Old school chalkboards are dusty, hard to erase, and hard to see, so if you happen to have a lot of chalkboards, it’s not recommended that you continue using them. For several decades chalkboards have experienced a steady reduction in use due to the development of cost-efficient whiteboards and whiteboard-painted walls. Nowadays, few in business, education, or other fields choose to use chalkboards because they’re messy, cause chalk dust to spread around a room, and are high maintenance, requiring continuous cleaning to remain functional. Also, many people are allergic to chalk dust, offering another reason that schools, businesses and others are moving away from chalkboards and toward lower-maintenance, healthier alternatives such as dry erase painted walls.

Many chalkboards are still in use, but they’re always placed in specific spots on walls, taking up classroom or office space and creating problems for those with height limitations or motor impairments. Chalkboards also become cloudy over time when certain types of chalk are used and improper cleaning techniques are applied.
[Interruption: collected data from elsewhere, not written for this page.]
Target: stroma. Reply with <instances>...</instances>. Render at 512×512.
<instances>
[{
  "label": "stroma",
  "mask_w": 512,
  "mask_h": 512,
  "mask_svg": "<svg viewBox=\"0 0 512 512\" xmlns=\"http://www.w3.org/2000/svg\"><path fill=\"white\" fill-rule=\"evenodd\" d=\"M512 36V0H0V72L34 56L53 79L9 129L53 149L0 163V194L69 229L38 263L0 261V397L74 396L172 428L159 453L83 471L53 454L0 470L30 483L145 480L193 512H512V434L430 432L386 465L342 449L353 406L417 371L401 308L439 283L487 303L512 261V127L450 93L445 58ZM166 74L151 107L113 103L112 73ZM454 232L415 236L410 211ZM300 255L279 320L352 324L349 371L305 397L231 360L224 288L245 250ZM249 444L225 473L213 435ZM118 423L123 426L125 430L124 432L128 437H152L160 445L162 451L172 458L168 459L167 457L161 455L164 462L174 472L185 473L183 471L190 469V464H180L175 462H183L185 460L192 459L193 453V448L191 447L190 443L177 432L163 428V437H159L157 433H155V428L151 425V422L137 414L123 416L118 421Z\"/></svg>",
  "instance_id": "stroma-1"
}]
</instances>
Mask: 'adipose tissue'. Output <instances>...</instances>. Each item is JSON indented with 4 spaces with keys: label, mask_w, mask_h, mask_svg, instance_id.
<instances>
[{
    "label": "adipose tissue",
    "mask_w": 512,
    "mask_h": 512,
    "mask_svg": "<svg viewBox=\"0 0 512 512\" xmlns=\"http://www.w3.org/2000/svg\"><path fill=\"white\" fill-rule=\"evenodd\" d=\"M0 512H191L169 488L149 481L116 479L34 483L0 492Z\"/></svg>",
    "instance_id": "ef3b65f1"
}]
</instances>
By contrast, because they stretch from floor to ceiling, whiteboard coated walls are available for anyone to use despite their size or physical condition. Dry erase painted walls are also extremely low maintenance, being easily erased and cleaned with microfiber cloths and leaving no messy, hazardous dust to clean.

In light of these factors, whiteboard painted walls have many practical and health-related advantages over chalkboards. Thus, implementing the use of dry erase markers and whiteboard painted surfaces can positively affect the efficiency and physical well-being of businesses, schools, organizations, or wherever else they’re installed.

3. Whiteboard Walls vs. Tablets or Smart Boards

The use of high-tech devices for collaboration in teaching is a practice that can be troublesome for classroom instructors. Electronic solutions ranging from tablets to electronic whiteboards can make it too easy for students to get distracted and interact with the technology rather than with one another. So, the idea of having students use laptops and tablets in the classroom for purposes of collaboration is concerning for teachers because, instead of being engrossed in their lessons, students are often unable to resist the lure of visiting social networking sites, playing games, and surfing the web. While students in the past could easily collaborate on projects through simple one-on-one interaction, how does student teamwork work in the digital age?

One way to approach classroom collaboration that avoids these problems is to implement the use of dry erase painted walls, which function in many ways to enhance group effort among pupils; specifically, they offer massive amounts of free space for multiple students to write and draw ideas for group projects, work together to answer questions posed by teachers, conduct group brainstorming sessions for essay ideas, and the like. Also, since they’re easy to erase, dry erase painted walls allow students to quickly remove writings/drawings and produce new ones when working out math problems or doing other activities.